Global convenience store giant 7-eleven seem to have found the way to the hearts of Japanese coffee drinkers. Just over a year after they installed automatic coffee dispensers at its convenience stores across Japan, it has already sold almost half a billion cups of coffee. The cheaper price should be the main reason, but even without the premium choices and the baristas, 7-eleven Japan’s coffee can hold its own – and maybe even beat – the pricier competition.

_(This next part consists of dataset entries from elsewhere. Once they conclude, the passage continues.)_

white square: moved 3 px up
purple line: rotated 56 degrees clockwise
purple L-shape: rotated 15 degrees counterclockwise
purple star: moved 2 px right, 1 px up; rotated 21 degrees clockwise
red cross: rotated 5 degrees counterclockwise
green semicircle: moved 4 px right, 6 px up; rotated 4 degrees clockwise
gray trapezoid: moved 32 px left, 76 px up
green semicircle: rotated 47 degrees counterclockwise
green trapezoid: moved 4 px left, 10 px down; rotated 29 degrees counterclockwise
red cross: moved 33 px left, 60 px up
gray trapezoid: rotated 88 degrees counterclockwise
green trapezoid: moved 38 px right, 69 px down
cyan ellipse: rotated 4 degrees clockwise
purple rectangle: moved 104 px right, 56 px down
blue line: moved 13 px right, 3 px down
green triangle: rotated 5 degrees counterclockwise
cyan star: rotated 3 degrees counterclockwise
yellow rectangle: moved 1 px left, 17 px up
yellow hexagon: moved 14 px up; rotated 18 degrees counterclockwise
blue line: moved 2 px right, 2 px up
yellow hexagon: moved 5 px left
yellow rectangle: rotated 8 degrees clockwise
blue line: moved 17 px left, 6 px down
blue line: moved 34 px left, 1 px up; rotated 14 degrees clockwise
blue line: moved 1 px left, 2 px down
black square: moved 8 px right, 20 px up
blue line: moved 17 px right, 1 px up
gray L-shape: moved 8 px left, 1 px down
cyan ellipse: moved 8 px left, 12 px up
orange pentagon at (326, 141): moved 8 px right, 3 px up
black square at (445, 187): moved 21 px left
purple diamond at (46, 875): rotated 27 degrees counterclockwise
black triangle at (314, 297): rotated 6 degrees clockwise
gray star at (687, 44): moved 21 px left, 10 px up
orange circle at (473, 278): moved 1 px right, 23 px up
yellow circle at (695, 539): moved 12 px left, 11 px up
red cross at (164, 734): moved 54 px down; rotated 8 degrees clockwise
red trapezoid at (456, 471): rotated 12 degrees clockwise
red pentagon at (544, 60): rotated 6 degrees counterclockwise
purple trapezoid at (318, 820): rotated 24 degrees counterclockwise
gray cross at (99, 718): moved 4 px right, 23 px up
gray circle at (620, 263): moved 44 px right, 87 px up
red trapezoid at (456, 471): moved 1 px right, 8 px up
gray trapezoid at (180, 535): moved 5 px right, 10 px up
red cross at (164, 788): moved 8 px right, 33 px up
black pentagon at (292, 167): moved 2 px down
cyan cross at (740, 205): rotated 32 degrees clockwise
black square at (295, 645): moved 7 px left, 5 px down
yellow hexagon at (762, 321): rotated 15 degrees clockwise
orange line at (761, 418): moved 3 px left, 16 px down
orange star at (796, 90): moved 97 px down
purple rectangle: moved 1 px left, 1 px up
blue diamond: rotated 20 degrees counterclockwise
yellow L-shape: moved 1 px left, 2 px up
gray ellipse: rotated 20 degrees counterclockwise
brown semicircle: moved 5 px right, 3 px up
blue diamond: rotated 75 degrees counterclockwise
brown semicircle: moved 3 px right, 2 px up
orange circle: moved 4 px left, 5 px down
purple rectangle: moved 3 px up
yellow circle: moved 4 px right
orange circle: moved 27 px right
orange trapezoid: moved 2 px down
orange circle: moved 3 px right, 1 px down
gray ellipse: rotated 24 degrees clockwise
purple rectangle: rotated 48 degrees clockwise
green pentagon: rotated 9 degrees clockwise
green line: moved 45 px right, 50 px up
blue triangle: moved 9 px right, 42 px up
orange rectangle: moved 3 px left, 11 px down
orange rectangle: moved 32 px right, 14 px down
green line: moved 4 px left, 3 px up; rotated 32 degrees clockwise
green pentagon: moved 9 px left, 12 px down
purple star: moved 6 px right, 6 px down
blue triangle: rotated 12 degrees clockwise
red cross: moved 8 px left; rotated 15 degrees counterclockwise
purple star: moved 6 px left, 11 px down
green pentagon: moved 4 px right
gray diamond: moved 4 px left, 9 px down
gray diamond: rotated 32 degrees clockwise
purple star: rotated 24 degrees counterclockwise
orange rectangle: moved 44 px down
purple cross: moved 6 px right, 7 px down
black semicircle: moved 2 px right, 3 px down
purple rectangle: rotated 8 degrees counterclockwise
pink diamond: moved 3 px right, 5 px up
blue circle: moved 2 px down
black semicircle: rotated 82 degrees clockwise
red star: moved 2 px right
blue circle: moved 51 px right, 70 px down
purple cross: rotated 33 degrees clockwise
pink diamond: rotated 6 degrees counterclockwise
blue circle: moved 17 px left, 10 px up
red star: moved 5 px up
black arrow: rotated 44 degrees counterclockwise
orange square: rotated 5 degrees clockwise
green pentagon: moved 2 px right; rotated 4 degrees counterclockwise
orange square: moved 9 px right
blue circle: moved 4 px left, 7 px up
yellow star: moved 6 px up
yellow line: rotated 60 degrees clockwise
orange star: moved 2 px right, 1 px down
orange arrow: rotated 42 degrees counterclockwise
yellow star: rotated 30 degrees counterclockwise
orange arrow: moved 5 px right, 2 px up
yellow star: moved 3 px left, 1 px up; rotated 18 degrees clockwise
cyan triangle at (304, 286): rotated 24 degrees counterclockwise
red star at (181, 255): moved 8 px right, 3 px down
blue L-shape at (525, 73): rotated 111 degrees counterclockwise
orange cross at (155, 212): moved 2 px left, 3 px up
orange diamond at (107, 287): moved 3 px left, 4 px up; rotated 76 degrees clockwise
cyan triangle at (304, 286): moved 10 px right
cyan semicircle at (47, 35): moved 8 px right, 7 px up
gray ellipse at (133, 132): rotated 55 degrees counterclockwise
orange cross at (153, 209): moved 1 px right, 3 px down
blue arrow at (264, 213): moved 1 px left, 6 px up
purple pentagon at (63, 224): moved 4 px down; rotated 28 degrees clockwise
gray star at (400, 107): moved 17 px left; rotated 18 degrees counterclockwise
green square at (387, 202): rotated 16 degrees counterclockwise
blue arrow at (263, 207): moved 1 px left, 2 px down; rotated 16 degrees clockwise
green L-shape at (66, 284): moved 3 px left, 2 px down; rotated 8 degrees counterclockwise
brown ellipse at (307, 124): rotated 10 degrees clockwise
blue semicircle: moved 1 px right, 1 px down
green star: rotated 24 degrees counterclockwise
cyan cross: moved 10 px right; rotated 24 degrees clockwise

“The coffee is freshly ground, but we managed to provide customers with the price tag of 100 yen (US$0.96 cents), which is attractive to everyone,” said Noritoshi Murata, president of Seven & i Holdings Co., the parent of the 7-Eleven chain in Japan. “The product helped lift our entire sales.” Coffee sales have pushed 7-eleven stores post a 27% increase in total net profit to 176 billion yen (around US$1.7 billion dollars) for the fiscal year through February. The convenience store took its cue from fastfood chains McDonald’s and Dunkin’ Donuts, trying to challenge the more expensive coffee from Starbucks with a slightly cheaper version, but competitive in quality. 7-Eleven has now installed coffee machines at 16,000 stores across Japan, grinding and brewing drip coffee to order.
The secret to almost 500,000 cups of coffee sold in a year? It may be the price, but it’s also the quality. Hideki Hashio, a 39-year-old financial-services worker in Tokyo’s financial district, said that he actually liked how the coffee tasted. “The balance between its price and its quality allows me to have it daily,” Hashio said. “Hotel coffee might be better. But it tastes better than Starbucks or Doutor,” he added. And it seems that a lot of other Japanese coffee drinkers agree, to a point where it is not uncommon to see lines at a 7-eleven in Tokyo every morning as employees and workers grab their morning coffee.